SEOUL, July 8 (UPI) — Kim Yo Jong, the influential sister of North Korean leader Kim Jong Un, condemned recent live-fire drills held by South Korea’s military as a form of “suicidal hysteria” and threatened retaliation Monday.

In recent weeks, the South has conducted live-fire ammunition exercises near both the tense maritime border in the Yellow Sea and the demilitarized zone that separates the two Koreas.

The drills are the first of their kind in six years and come after South Korea withdrew last month from a 2018 inter-Korean military accord meant to reduce tensions along the border. Pyongyang unilaterally suspended the agreement in November.

“I affirm that such an undisguised war game being staged by the enemy near the border of the DPRK is just an inexcusable and explicit provocation that aggravates the situation,” Kim said in a statement carried by the government-run Korean Central News Agency.

The Democratic People’s Republic of Korea is the official name of North Korea.

Kim said the drills represented “suicidal hysteria, for which [South Korea] will have to sustain terrible disaster.”

Seoul suspended the inter-Korean military agreement in early June after Pyongyang launched balloons carrying trash and excrement over the border.

The DMZ has also been the site of multiple border incursions by North Korean troops over the past month.
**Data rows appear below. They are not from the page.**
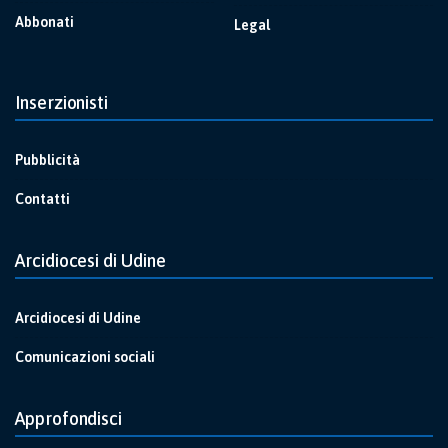
Abbonati
Legal
Inserzionisti
Pubblicità
Contatti
Arcidiocesi di Udine
Arcidiocesi di Udine
Comunicazioni sociali
Approfondisci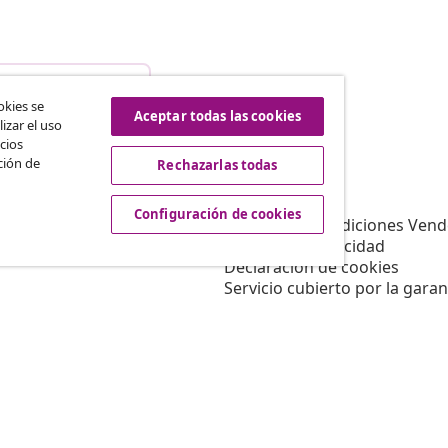
istir del contrato
okies se
Aceptar todas las cookies
izar el uso
cios
ción de
Rechazarlas todas
vidaXL
Afiliación
Sobre vidaXL
Configuración de cookies
a vidaXL
Términos y Condiciones Vend
es de marketing
Política de privacidad
Declaración de cookies
Servicio cubierto por la garan
Configuración de cookies
Trabajar para vidaXL
Aviso legal
Seguridad
Persona responsable de la U
Política de EPR
Información de accesibilidad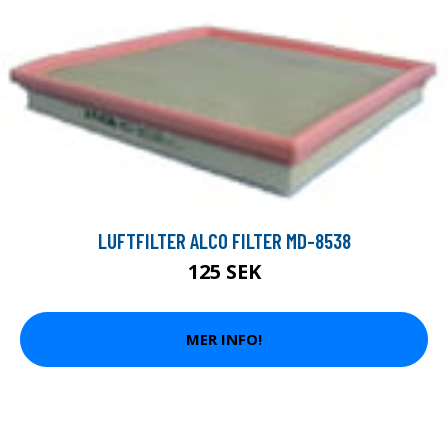
LUFTFILTER ALCO FILTER MD-8538
125 SEK
MER INFO!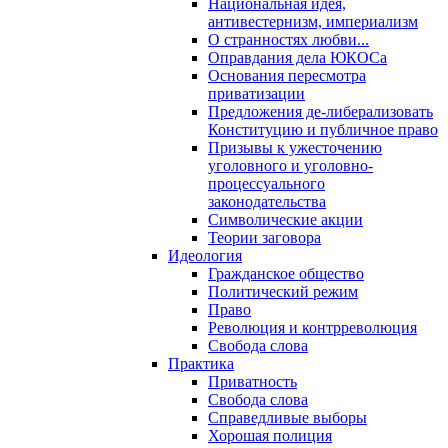
Национальная идея,
антивестернизм, империализм
О странностях любви...
Оправдания дела ЮКОСа
Основания пересмотра
приватизации
Предложения де-либерализовать
Конституцию и публичное право
Призывы к ужесточению
уголовного и уголовно-
процессуального
законодательства
Символические акции
Теории заговора
Идеология
Гражданское общество
Политический режим
Право
Революция и контрреволюция
Свобода слова
Практика
Приватность
Свобода слова
Справедливые выборы
Хорошая полиция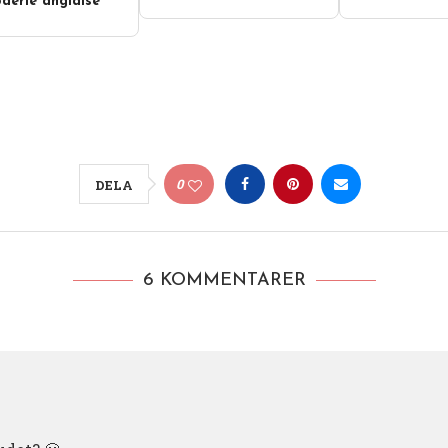
derie anglaise
0
DELA
6 KOMMENTARER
On each occasion, the South Korean military fired warning shots and the North’s soldiers returned to their side of the border.

North Korean soldiers have been observed clearing land, laying mines, reinforcing tactical roads and installing structures that appear to be anti-tank barriers at several locations, Seoul’s military said.
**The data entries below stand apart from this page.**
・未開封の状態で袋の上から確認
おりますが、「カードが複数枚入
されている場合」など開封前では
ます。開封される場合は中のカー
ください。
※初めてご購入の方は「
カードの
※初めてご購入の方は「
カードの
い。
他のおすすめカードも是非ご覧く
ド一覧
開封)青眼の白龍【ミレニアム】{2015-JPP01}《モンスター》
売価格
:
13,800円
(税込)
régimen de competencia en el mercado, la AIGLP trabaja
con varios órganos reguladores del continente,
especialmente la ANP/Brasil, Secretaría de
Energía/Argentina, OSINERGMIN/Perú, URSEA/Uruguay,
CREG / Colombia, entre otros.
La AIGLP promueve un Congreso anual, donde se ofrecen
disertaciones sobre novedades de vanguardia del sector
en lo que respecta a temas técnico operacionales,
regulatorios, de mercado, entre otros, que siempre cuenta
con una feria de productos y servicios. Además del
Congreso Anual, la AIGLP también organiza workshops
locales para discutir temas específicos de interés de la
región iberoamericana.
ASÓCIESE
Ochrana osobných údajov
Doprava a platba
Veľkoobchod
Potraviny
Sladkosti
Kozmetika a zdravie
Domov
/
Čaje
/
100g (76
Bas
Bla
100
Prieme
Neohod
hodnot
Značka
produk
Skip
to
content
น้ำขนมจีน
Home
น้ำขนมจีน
In her statement Monday, Kim claimed the drills were an attempt by South Korean President Yoon Suk Yeol’s administration to distract from his mounting unpopularity at home.

Kim cited an online petition calling for the impeachment of Yoon, which surpassed 1 million signatures last week.
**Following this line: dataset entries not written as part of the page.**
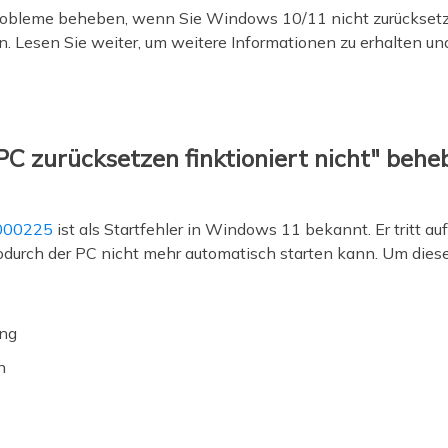
robleme beheben, wenn Sie Windows 10/11 nicht zurücksetz
. Lesen Sie weiter, um weitere Informationen zu erhalten un
C zurücksetzen finktioniert nicht" behe
0000225
ist als Startfehler in Windows 11 bekannt. Er tritt a
wodurch der PC nicht mehr automatisch starten kann. Um dies
ung
n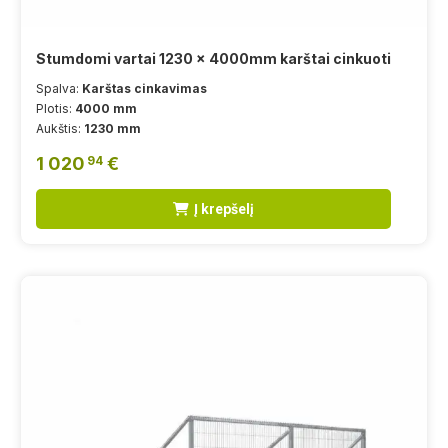
Stumdomi vartai 1230 x 4000mm karštai cinkuoti
Spalva:
Karštas cinkavimas
Plotis:
4000 mm
Aukštis:
1230 mm
1 020
€
94
Į krepšelį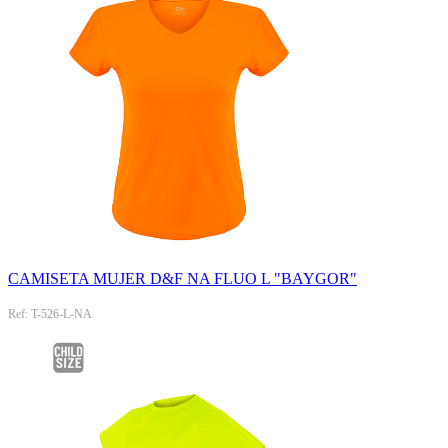
CAMISETA MUJER D&F NA FLUO L "BAYGOR"
Ref: T-526-L-NA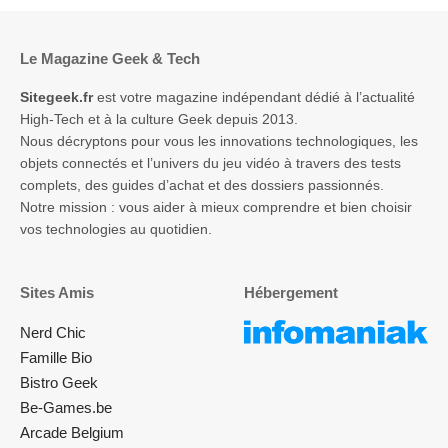
Le Magazine Geek & Tech
Sitegeek.fr
est votre magazine indépendant dédié à l’actualité
High-Tech et à la culture Geek depuis 2013.
Nous décryptons pour vous les innovations technologiques, les
objets connectés et l’univers du jeu vidéo à travers des tests
complets, des guides d’achat et des dossiers passionnés.
Notre mission : vous aider à mieux comprendre et bien choisir
vos technologies au quotidien.
Sites Amis
Hébergement
Nerd Chic
Famille Bio
Bistro Geek
Be-Games.be
Arcade Belgium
“Yoon and his group, plunged into the worst ruling crisis, are attempting an ’emergency escape’ through the platform of ever-escalating tensions,” she said.

A spokesman for the South’s Unification Ministry, which oversees inter-Korean affairs, dismissed Kim’s comments as an effort to stir up social discord.

“It is very regrettable that North Korea is interfering in our internal affairs by criticizing our head of state,” spokesman Koo Byoung-sam said at a briefing Monday.

“I make it clear once again that North Korea’s attempt to divide public opinion in our society will never work,” Koo said. “The North Korean regime should first look at itself as it isolates itself from the international community through its nuclear and missile provocations, ignores the people’s livelihood and suppresses basic human rights.”